Some models will come with built-in cellular capabilities. Lenovo has included technology that allows laptops to automatically switch from cellular connections to Wi-Fi and back, depending on the strength of the signal and the cost. A FireWire port, which was not part of the X40 line, will be in the X60, he added.

In addition, lower energy consumption allowed Lenovo to remove some cooling components, so many of the new models weigh about 11 percent less than existing models.

The T60 line, meanwhile, will not come with a parallel port, an outmoded way to connect PCs to peripherals such as printers. Leaving it out saves on weight and allows more space for the additional USB ports that most customers want.
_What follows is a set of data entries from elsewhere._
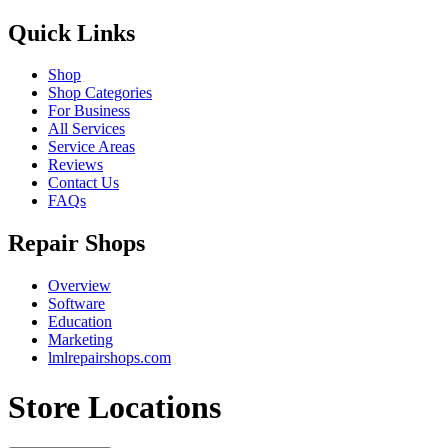
Quick Links
Shop
Shop Categories
For Business
All Services
Service Areas
Reviews
Contact Us
FAQs
Repair Shops
Overview
Software
Education
Marketing
lmlrepairshops.com
Store Locations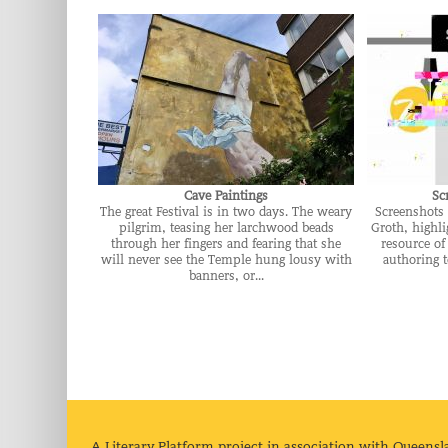
Cave Paintings
Sc
The great Festival is in two days. The weary
Screenshots 
pilgrim, teasing her larchwood beads
Groth, highli
through her fingers and fearing that she
resource of
will never see the Temple hung lousy with
authoring 
banners, or...
A Literary Platform project in association with Queensl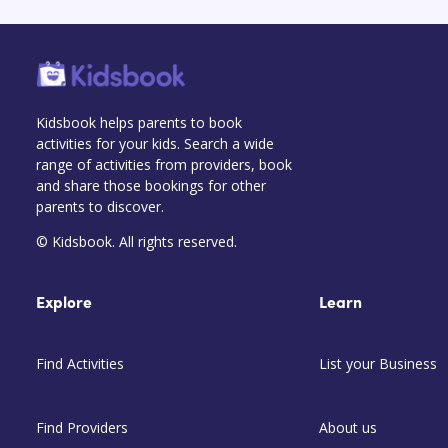
Kidsbook helps parents to book
activities for your kids. Search a wide
range of activities from providers, book
and share those bookings for other
parents to discover.
© Kidsbook. All rights reserved.
Explore
Learn
Find Activities
List your Business
Find Providers
About us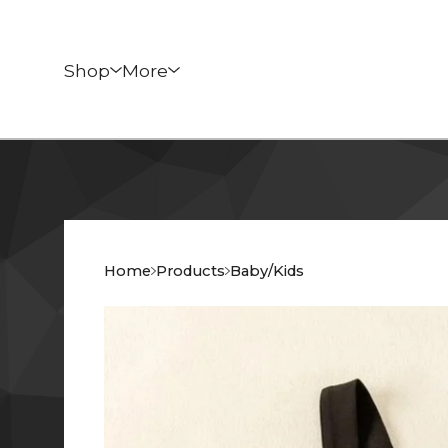
Shop
More
Home
Products
Baby/Kids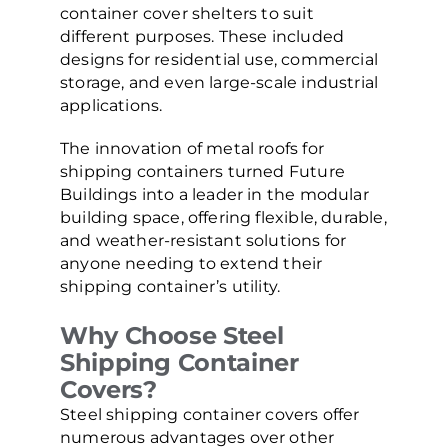
container cover shelters to suit
different purposes. These included
designs for residential use, commercial
storage, and even large-scale industrial
applications.
The innovation of metal roofs for
shipping containers turned Future
Buildings into a leader in the modular
building space, offering flexible, durable,
and weather-resistant solutions for
anyone needing to extend their
shipping container’s utility.
Why Choose Steel
Shipping Container
Covers?
Steel shipping container covers offer
numerous advantages over other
Still, some want the parallel port, so for $79 Lenovo will sell an add-on parallel port that slips into the optical drive.

"The toughest two ports I've had to take off are the parallel port and the serial port," he said.

The first members of the X60 and T60 lines will arrive this week, with more rolling out during the next two months.

The company, he added, also keeps an open mind about inserting processors from Advanced Micro Devices in ThinkPads. (AMD chips already appear in Lenovo notebooks. IBM used AMD for its servers, but Intel for its notebooks.)

Corporate IT managers have been asking Lenovo, "If it is good for my servers, why isn't it good for my laptop?" he said.

But whether AMD can land in ThinkPads, sold primarily to corporate accounts, will depend on a host of factors, he added.

"It is not going to be about speed. It is not going to be about cost. It is going to be about what will make the customer work more efficiently."